Fraser then suggested Ford's government is moving to reduce the level of government oversight by reducing the number of independent officers.
Green Party Leader Mike Schreiner also questioned the Ford government's recent decision to cut positions like the child youth advocate and the environmental commissioner; the PCs say they are folding these positions into larger offices, like those of the ombudsman and auditor general.
"I believe that the auditor general's report highlights the need for more government oversight and not less government oversight," Schreiner said.
He was also quick to pounce on the transit governance concerns raised on Wednesday.
"We need to end the political interference in transit planning, in particular."
Safety agency, Waterfront Toronto criticized
Other findings of the auditor general's report include:
- The Technical Standards and Safety Authority (TSSA), which is tasked with enforcing the safe maintenance and handling of everything from fuels and boilers to elevators and ski lifts, "is not operating in accordance with its mandate and is ineffective in protecting the public in nearly all of the areas for which it is responsible."

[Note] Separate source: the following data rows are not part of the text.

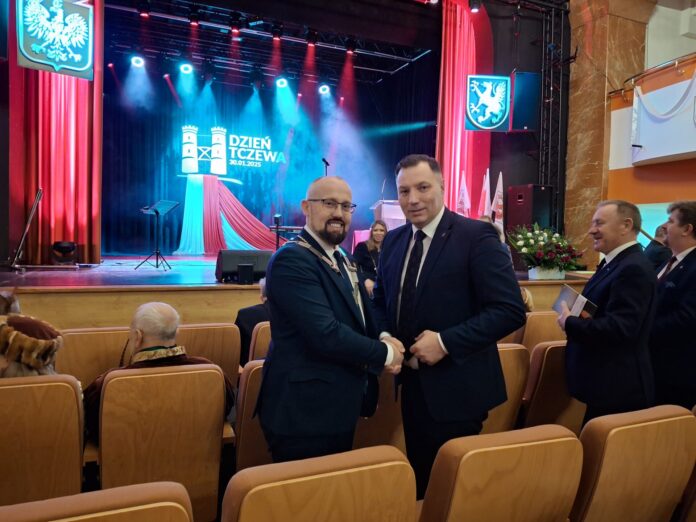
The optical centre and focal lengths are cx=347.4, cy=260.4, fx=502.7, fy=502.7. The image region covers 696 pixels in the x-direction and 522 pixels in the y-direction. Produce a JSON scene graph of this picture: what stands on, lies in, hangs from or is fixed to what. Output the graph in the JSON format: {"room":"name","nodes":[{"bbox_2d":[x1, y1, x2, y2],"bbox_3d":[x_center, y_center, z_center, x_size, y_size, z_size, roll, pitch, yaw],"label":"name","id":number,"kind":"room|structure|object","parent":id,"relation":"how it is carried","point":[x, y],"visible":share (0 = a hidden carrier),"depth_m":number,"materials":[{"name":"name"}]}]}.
{"room":"event hall","nodes":[
{"label":"event hall","id":0,"kind":"room"},
{"bbox_2d":[9,0,102,262],"bbox_3d":[-4.285,-2.702,7.292,1.231,5.600,0.804,0,3,-24],"label":"red curtain","id":1,"kind":"object","parent":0,"point":[94,239],"visible":0.67,"depth_m":7.34,"materials":[{"name":"red fabric"}]},
{"bbox_2d":[16,0,94,78],"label":"coat of arms","id":2,"kind":"object","parent":1,"relation":"attached to","point":[82,69],"visible":0.98,"depth_m":5.91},
{"bbox_2d":[104,55,436,254],"bbox_3d":[-1.816,-2.391,11.462,7.613,4.721,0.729,0,3,-24],"label":"stage curtain","id":3,"kind":"structure","parent":0,"point":[183,190],"depth_m":11.20,"materials":[{"name":"blue fabric"}]},
{"bbox_2d":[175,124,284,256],"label":"backdrop","id":4,"kind":"object","parent":3,"relation":"attached to","point":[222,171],"visible":0.84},
{"bbox_2d":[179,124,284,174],"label":"sign","id":5,"kind":"object","parent":3,"relation":"attached to","point":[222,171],"visible":0.96,"depth_m":11.88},
{"bbox_2d":[102,0,438,83],"bbox_3d":[-1.520,-4.522,9.500,6.666,0.707,3.388,0,3,-24],"label":"lighting truss","id":6,"kind":"object","parent":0,"point":[203,22],"visible":0.83,"depth_m":10.17,"materials":[{"name":"black metal"}]},
{"bbox_2d":[130,54,144,67],"bbox_3d":[-3.925,-3.771,9.386,0.216,0.257,0.209,0,3,-24],"label":"stage light","id":7,"kind":"object","parent":6,"relation":"hanging from","point":[137,60],"visible":0.97,"depth_m":9.34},
{"bbox_2d":[137,0,150,17],"bbox_3d":[-3.268,-4.048,8.045,0.185,0.239,0.177,0,3,-24],"label":"stage light","id":8,"kind":"object","parent":6,"relation":"hanging from","point":[144,13],"visible":0.98,"depth_m":7.99,"materials":[{"name":"black metal"}]},
{"bbox_2d":[179,61,193,74],"bbox_3d":[-3.182,-3.836,9.898,0.234,0.257,0.226,0,3,-24],"label":"stage light","id":9,"kind":"object","parent":6,"relation":"hanging from","point":[186,67],"visible":0.97,"depth_m":9.85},
{"bbox_2d":[187,7,200,25],"bbox_3d":[-2.577,-4.109,8.427,0.191,0.256,0.174,0,3,-24],"label":"stage light","id":10,"kind":"object","parent":6,"relation":"hanging from","point":[195,19],"visible":0.98,"depth_m":8.39,"materials":[{"name":"black metal"}]},
{"bbox_2d":[228,13,240,33],"bbox_3d":[-1.930,-4.062,8.564,0.194,0.267,0.182,0,3,-24],"label":"stage light","id":11,"kind":"object","parent":6,"relation":"hanging from","point":[234,27],"visible":0.98,"depth_m":8.52,"materials":[{"name":"black metal"}]},
{"bbox_2d":[271,23,282,40],"bbox_3d":[-1.259,-4.070,8.907,0.189,0.255,0.183,0,3,-24],"label":"stage light","id":12,"kind":"object","parent":6,"relation":"hanging from","point":[275,35],"visible":0.97,"depth_m":8.86,"materials":[{"name":"black metal"}]},
{"bbox_2d":[275,77,287,88],"bbox_3d":[-1.413,-3.881,10.803,0.218,0.271,0.207,0,3,-24],"label":"stage light","id":13,"kind":"object","parent":6,"relation":"hanging from","point":[283,82],"visible":0.97,"depth_m":10.75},
{"bbox_2d":[305,29,317,46],"bbox_3d":[-0.654,-4.033,9.065,0.193,0.263,0.182,0,3,-24],"label":"stage light","id":14,"kind":"object","parent":6,"relation":"hanging from","point":[310,40],"visible":0.98,"depth_m":9.01,"materials":[{"name":"black metal"}]},
{"bbox_2d":[318,83,330,94],"bbox_3d":[-0.522,-3.874,11.173,0.216,0.276,0.211,0,3,-24],"label":"stage light","id":15,"kind":"object","parent":6,"relation":"hanging from","point":[323,89],"visible":0.95,"depth_m":11.10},
{"bbox_2d":[345,38,356,53],"bbox_3d":[0.062,-4.027,9.379,0.203,0.265,0.195,0,3,-24],"label":"stage light","id":16,"kind":"object","parent":6,"relation":"hanging from","point":[352,50],"visible":0.97,"depth_m":9.32,"materials":[{"name":"black metal"}]},
{"bbox_2d":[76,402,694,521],"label":"floor","id":17,"kind":"structure","parent":0,"point":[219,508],"depth_m":2.69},
{"bbox_2d":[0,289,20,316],"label":"person","id":18,"kind":"object","parent":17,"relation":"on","point":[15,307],"visible":0.32,"depth_m":2.68},
{"bbox_2d":[0,375,83,505],"bbox_3d":[-1.321,0.795,1.923,0.545,0.748,0.601,0,3,-24],"label":"theater seat","id":19,"kind":"object","parent":17,"relation":"on","point":[33,389],"visible":0.88,"depth_m":1.81,"materials":[{"name":"brown wood"}]},
{"bbox_2d":[0,312,63,378],"bbox_3d":[-1.386,0.449,2.108,0.383,0.471,0.366,3,3,33],"label":"person","id":20,"kind":"object","parent":19,"relation":"on","point":[26,361],"visible":0.39,"depth_m":2.04},
{"bbox_2d":[56,325,131,386],"bbox_3d":[-1.400,0.743,2.916,0.498,0.749,0.603,0,3,-24],"label":"theater seat","id":21,"kind":"object","parent":17,"relation":"on","point":[108,339],"visible":0.32,"depth_m":2.73,"materials":[{"name":"brown wood"}]},
{"bbox_2d":[0,480,192,521],"bbox_3d":[-0.630,0.875,1.057,0.550,0.747,0.578,0,3,-24],"label":"theater seat","id":22,"kind":"object","parent":17,"relation":"on","point":[56,521],"visible":1,"depth_m":1.06,"materials":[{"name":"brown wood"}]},
{"bbox_2d":[94,363,227,521],"bbox_3d":[-0.823,0.821,2.197,0.503,0.768,0.581,0,3,-24],"label":"theater seat","id":23,"kind":"object","parent":17,"relation":"on","point":[124,379],"visible":0.85,"depth_m":2.01,"materials":[{"name":"brown wood"}]},
{"bbox_2d":[83,301,235,436],"bbox_3d":[-0.943,0.609,2.473,0.684,0.789,0.612,0,3,-24],"label":"man","id":24,"kind":"object","parent":23,"relation":"on","point":[147,331],"visible":0.54,"depth_m":2.37},
{"bbox_2d":[173,323,241,380],"bbox_3d":[-0.968,0.763,3.112,0.538,0.791,0.568,0,3,-24],"label":"theater seat","id":25,"kind":"object","parent":17,"relation":"on","point":[209,329],"visible":0.28,"depth_m":2.96,"materials":[{"name":"brown wood"}]},
{"bbox_2d":[234,359,270,470],"bbox_3d":[-0.297,0.829,2.486,0.539,0.764,0.603,0,3,-24],"label":"theater seat","id":26,"kind":"object","parent":17,"relation":"on","point":[254,376],"visible":0.18,"depth_m":2.20,"materials":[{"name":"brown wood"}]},
{"bbox_2d":[249,321,270,363],"bbox_3d":[-0.410,0.777,3.369,0.546,0.760,0.602,0,3,-24],"label":"theater seat","id":27,"kind":"object","parent":17,"relation":"on","point":[260,345],"visible":0.12,"depth_m":3.07,"materials":[{"name":"brown wood"}]},
{"bbox_2d":[236,278,269,362],"bbox_3d":[-0.508,0.504,3.579,0.667,0.773,0.532,0,3,-24],"label":"person","id":28,"kind":"object","parent":27,"relation":"on","point":[255,309],"visible":0.19,"depth_m":3.37},
{"bbox_2d":[0,256,596,329],"bbox_3d":[-0.696,0.505,6.985,7.931,0.728,3.951,0,3,-24],"label":"stage","id":29,"kind":"object","parent":17,"relation":"on","point":[64,296],"visible":0.48,"depth_m":4.71,"materials":[{"name":"brown wood"}]},
{"bbox_2d":[8,188,42,269],"bbox_3d":[-4.263,-0.395,6.558,0.488,0.991,0.557,-1,3,-36],"label":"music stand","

- Waterfront Toronto, created in 2002 to oversee the development of the city's waterfront, has only directly developed some five per cent of publicly owned waterfront land deemed "developable," and has provided help to other agencies to develop another 151 acres (14 per cent).
- The Ontario Student Assistance Program (OSAP) has seen an increase in those receiving grants and aid of about 25 per cent, but post-secondary enrolment has only grown by about two per cent.
- Ontario Works, which provided financial help to about 250,000 unemployed or underemployed Ontarians in 2017/18, helped only 10-13 per cent of clients find work in each of the last five years. The average length of time that clients received benefits rose from 19 months in 2008/09 to nearly three years in 2017/18.
- Ontario's Assisted Devices Program, which supplies things like mobility equipment and hearing aids to about 400,000 people, spent $514 million in 2017/18. While the program has made improvements to service delivery since its last audit in 2009, "efforts to improve oversight by identifying ineligible claims remain inadequate," as do efforts to ensure vendors are being paid reasonable prices for devices.
Lysyk's office also looked at the refurbishment of the Darlington Nuclear Generating Station, and found that Ontario Power Generation (OPG) "has put a clear accountability structure in place" to monitor the work and ensure it comes in on time and on budget. However, the project faces "significant risks," including a potential shortage of skilled tradespeople, that could affect both, she said.
Darlington, one of two nuclear stations operated by the province, opened in 1990 with four reactor units that are nearing the end of their working life. The facility provides Ontario with about 15 per cent of its electricity. The refurbishment project is estimated to be completed by 2026 and carries a price tag of $12.8 billion. The work will extend the life of the units to about 2055.
Issues that could lead to delays and cost overruns include stiff competition for skilled tradespeople during years when the refurbishment work will overlap with similar work at the Bruce Nuclear Generating Station, Lysyk said. There are also concerns that the OPG has had to provide more assistance to contractors that initially planned, and those costs have yet to be factored into the profit that to be paid to the contractors.